Text below:
Long Song Of The Unyoung

Cartoon of worried people looking at an old person with walking sticks

What’s it all about?

This is the story of you, as you are now
or as you will be one day: unyoung.
It looks like the story of me
as I tackle the shock of me being old right now
and watch the spooky movie of me getting even older
sliding every day towards the ranks of the oldest old
as I windsurf over the silver wave and on to the golden tide
of the super-old and stay there barrelling on and on
until I flip and tumble off, in other words I die.
It looks like the story of me as I think
about what that means for now today this minute
and for the future. But no, I’m not the subject
and this is not a memoir. This is the story of you.

Update: the book has morphed into a podcast

Here’s the trailer of How To Be Old, not a book but a podcast.
I kept writing the poems. But they’ll turn up in a podcast, not a book. More fun for me and I hope for you.

What I said then: About the Long Song Of The Unyoung

I said at the time:

I’ve launched into a read-aloud book about ageing, ranging from childhood experiences to the labours of Hercules and my boot camp for the bonus years. I want it to speak directly to your fears and hopes and happies, if you are aware that you have joined the ranks of the unyoung, or will do so one day. And yes, it’s in loose verse so it looks funny but I promise it will be very easy to understand. Not your enigmatic, intellectual poetry but more like the words to a song: a long song, but a simple song, romping along at quite a pace.

The bits I post on my blog will not be in order, so you won’t get the story or the structure of the eventual book. But you’ll get the flavour, and each part will make sense on its own.

Text and terrible drawing by Rachel McAlpine CC BY 2.0. Share freely, please do, as long as you say I’m the writer.

35 thoughts on “Long Song Of The Unyoung

  1. This is a subject of great interest to me, and I’m looking forward to more. It was great to hear you read it–

    1. Thank you. That’s encouraging.

      1. I am in my mid-fifties, which is older than I ever imagined I’d be, or how it would feel. And today I will go see my friend who is 94

  2. More! More! This sounds fabulous. And there are certainly a lot of us Baby Boomers around who will relate.

    1. Yay Pamela, I am stoked that you are keen for more. I’m on to it but am I up to it?

      1. YES, you ARE!!!! <3

  3. Bernadette says:

    I have been a big fan of Judith Viorst’s poetry especially her collection due to aging. Can’t wait to read your verses.

    1. Oh yes, I must read her again. On second thought, better not… she’s a hard act to follow.
End of Text.
Description of the task
In the page about the Long Song Of The Unyoung, why does the writer say blog readers will not get the story or the structure of the eventual book? Rely solely on the text above.
Entries provided below:
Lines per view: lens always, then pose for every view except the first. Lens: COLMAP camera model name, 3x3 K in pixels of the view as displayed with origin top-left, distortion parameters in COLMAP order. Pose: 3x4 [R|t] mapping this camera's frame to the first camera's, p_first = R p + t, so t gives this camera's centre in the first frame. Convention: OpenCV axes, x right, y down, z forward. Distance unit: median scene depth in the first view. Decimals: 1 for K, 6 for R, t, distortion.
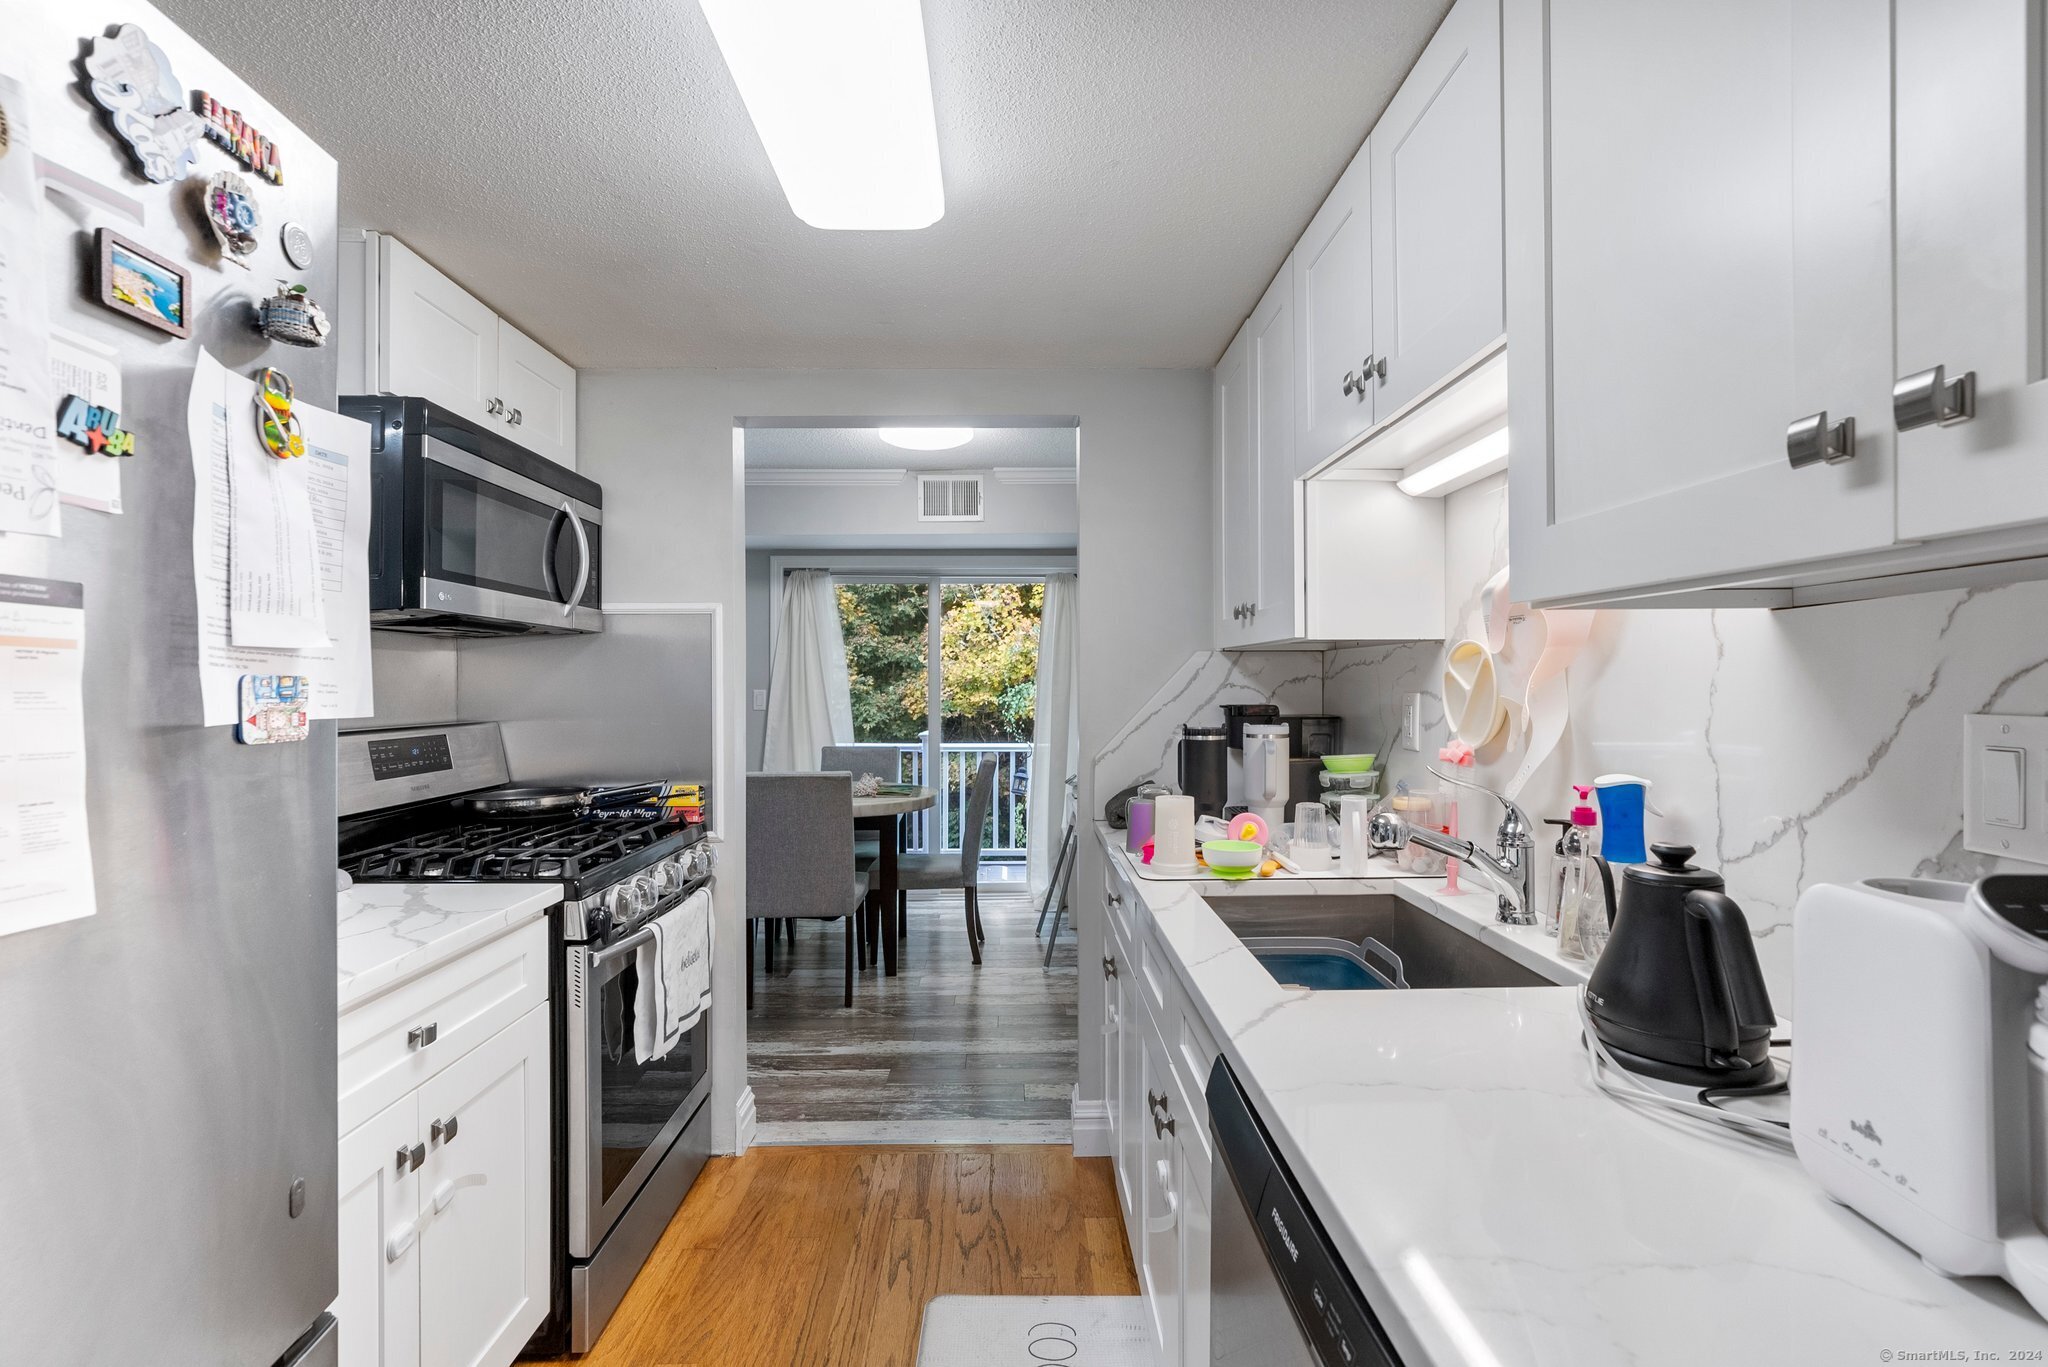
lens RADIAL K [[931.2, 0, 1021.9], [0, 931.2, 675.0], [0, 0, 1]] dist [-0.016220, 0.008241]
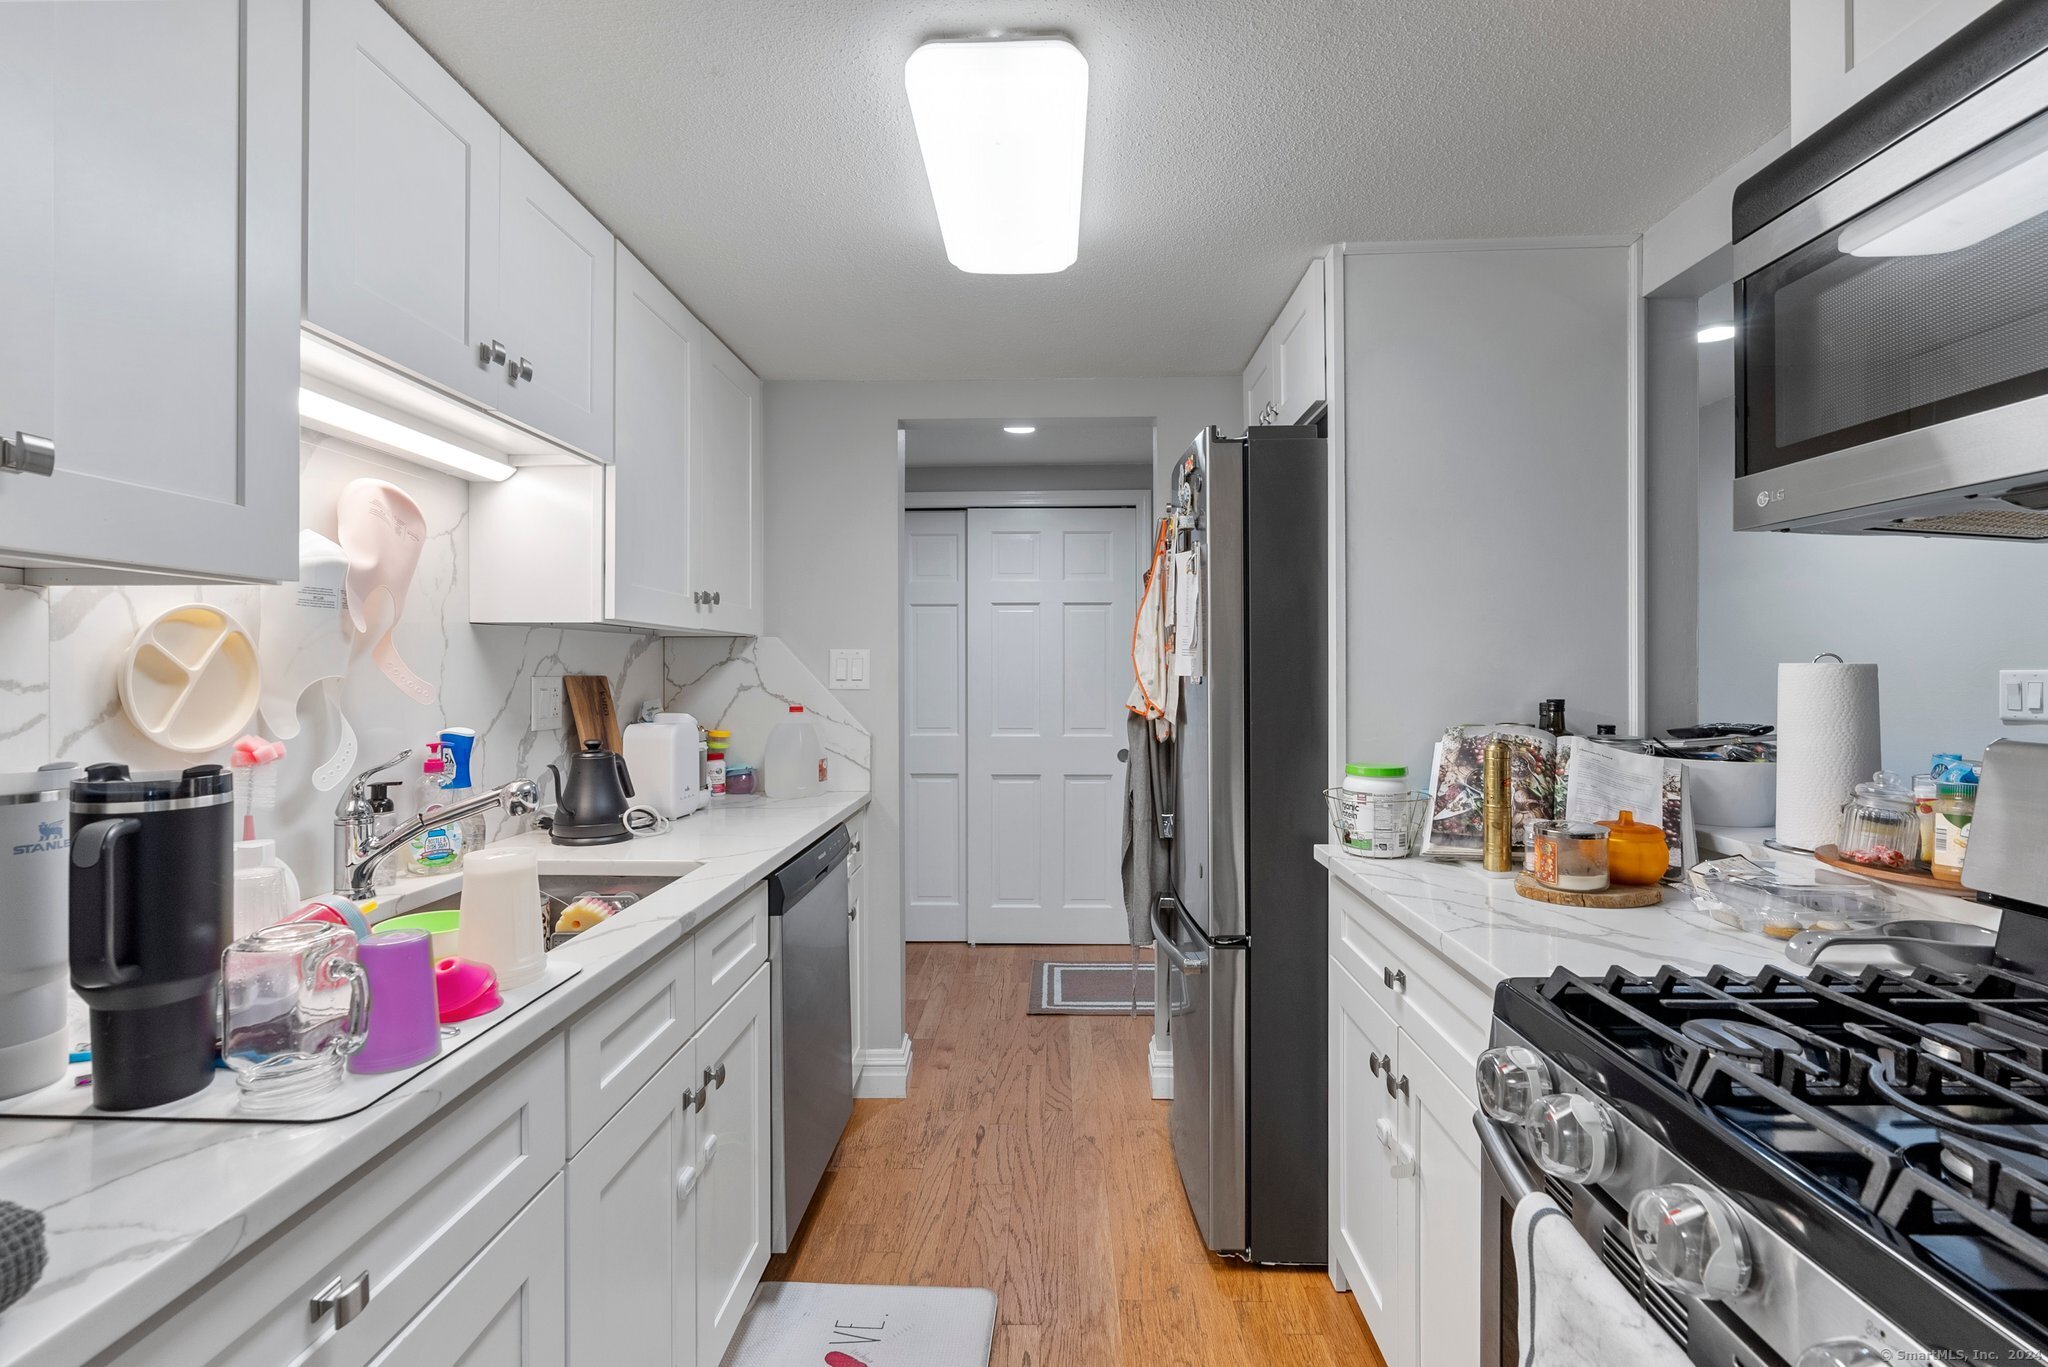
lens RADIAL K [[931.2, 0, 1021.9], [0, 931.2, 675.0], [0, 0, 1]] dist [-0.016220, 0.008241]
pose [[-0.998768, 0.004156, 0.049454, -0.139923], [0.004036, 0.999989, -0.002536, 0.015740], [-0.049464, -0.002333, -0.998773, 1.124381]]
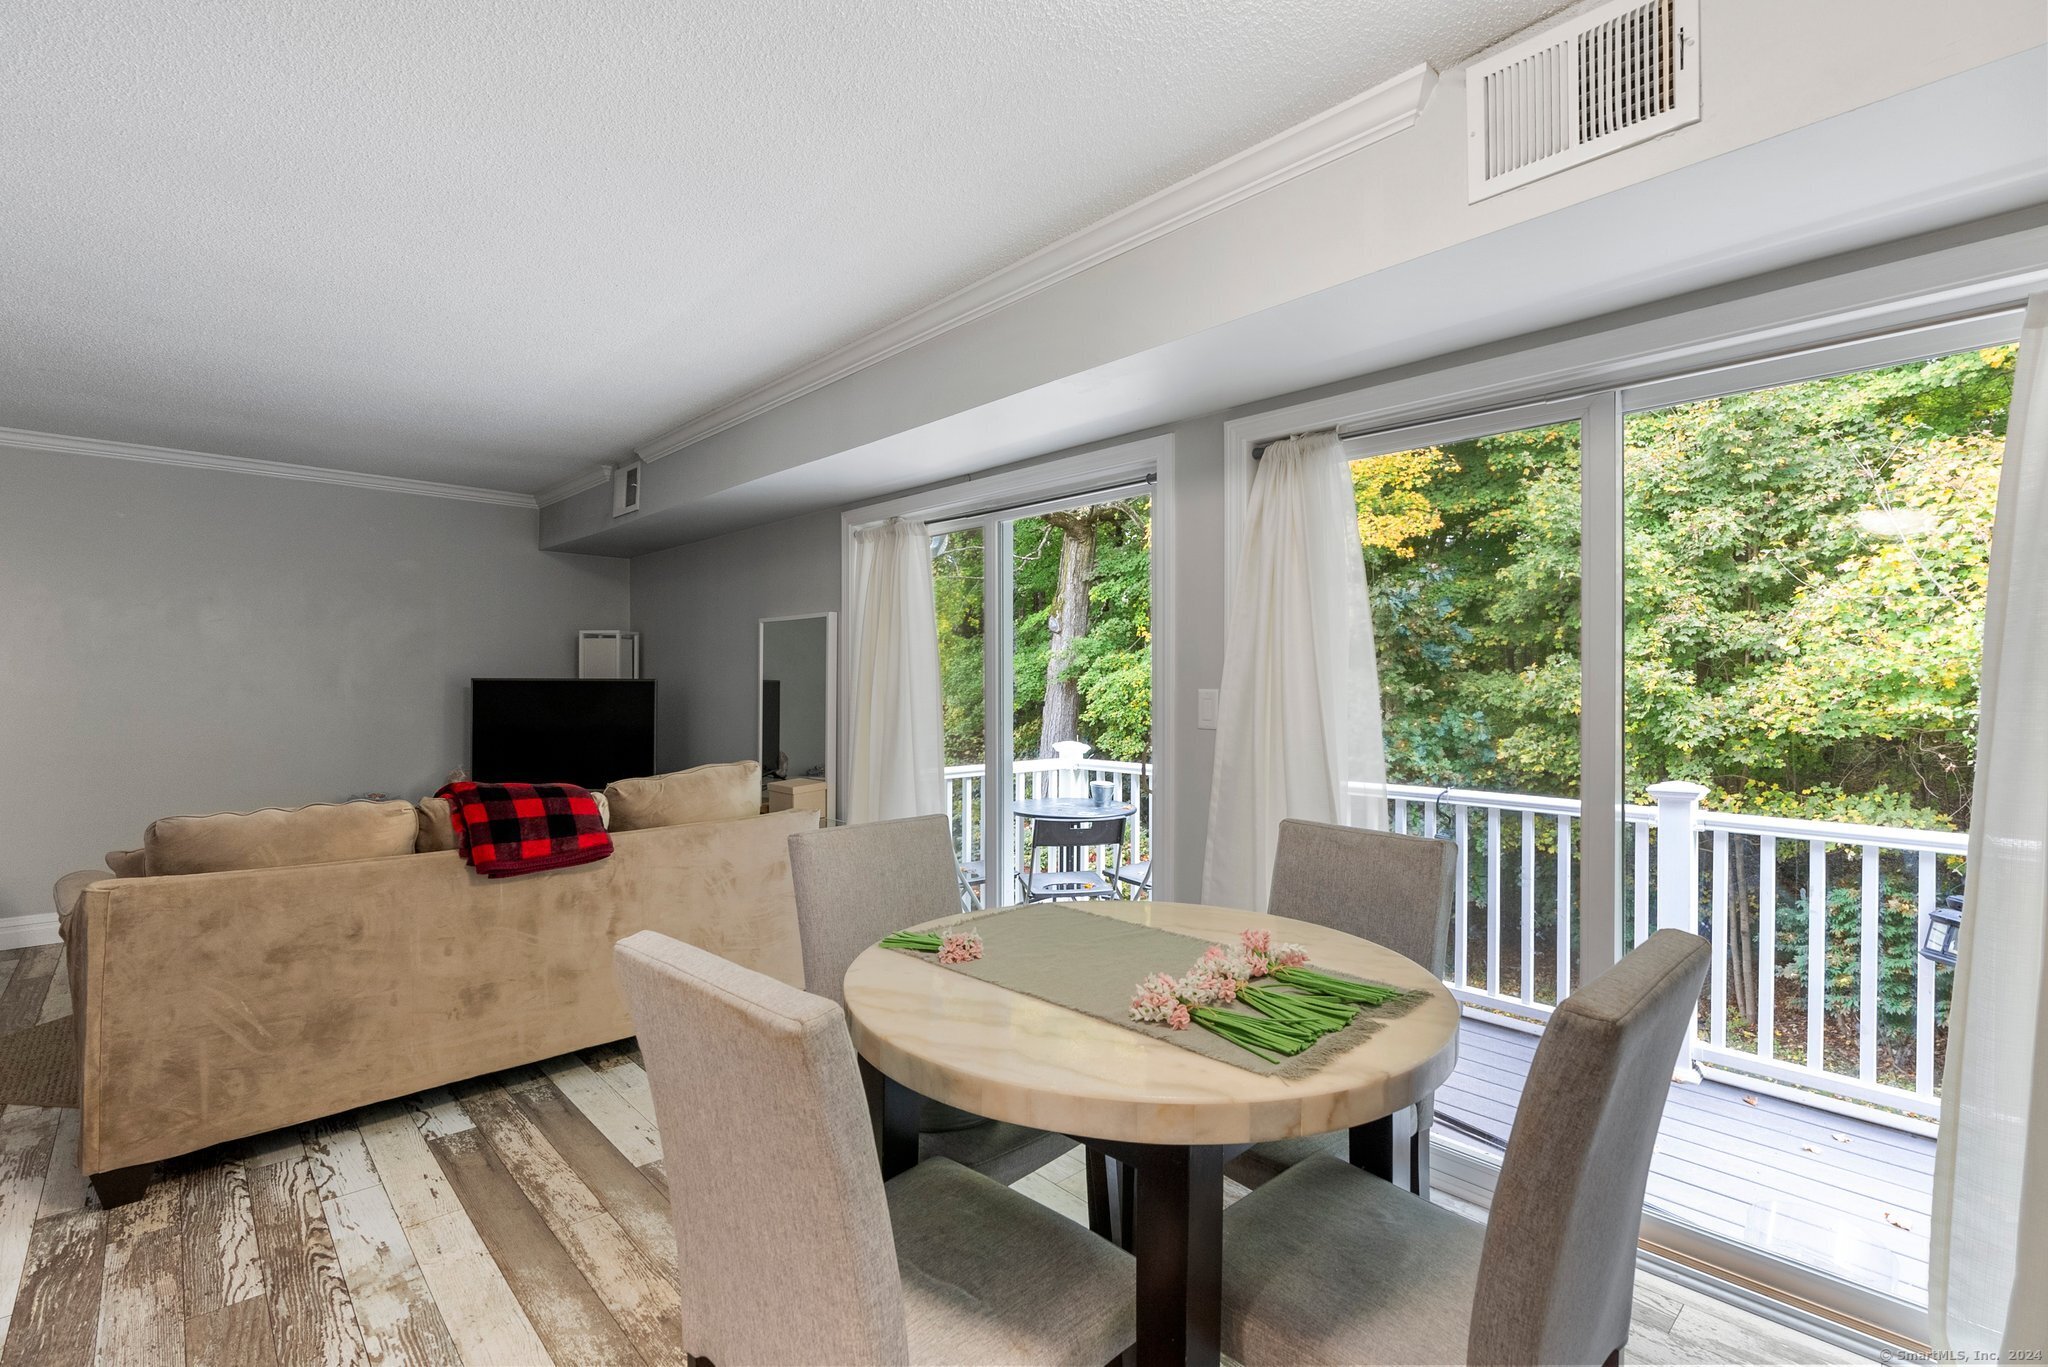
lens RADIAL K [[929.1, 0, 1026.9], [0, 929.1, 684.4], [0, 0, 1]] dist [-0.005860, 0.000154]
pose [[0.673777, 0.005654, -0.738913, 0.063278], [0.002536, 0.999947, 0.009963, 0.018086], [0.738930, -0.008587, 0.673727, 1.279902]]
End of Entries provided.
Your solution
The pieces posted on the blog will not appear in order, so readers cannot follow the story or see the structure of the finished book. They will still get its flavour, and each part will make sense on its own.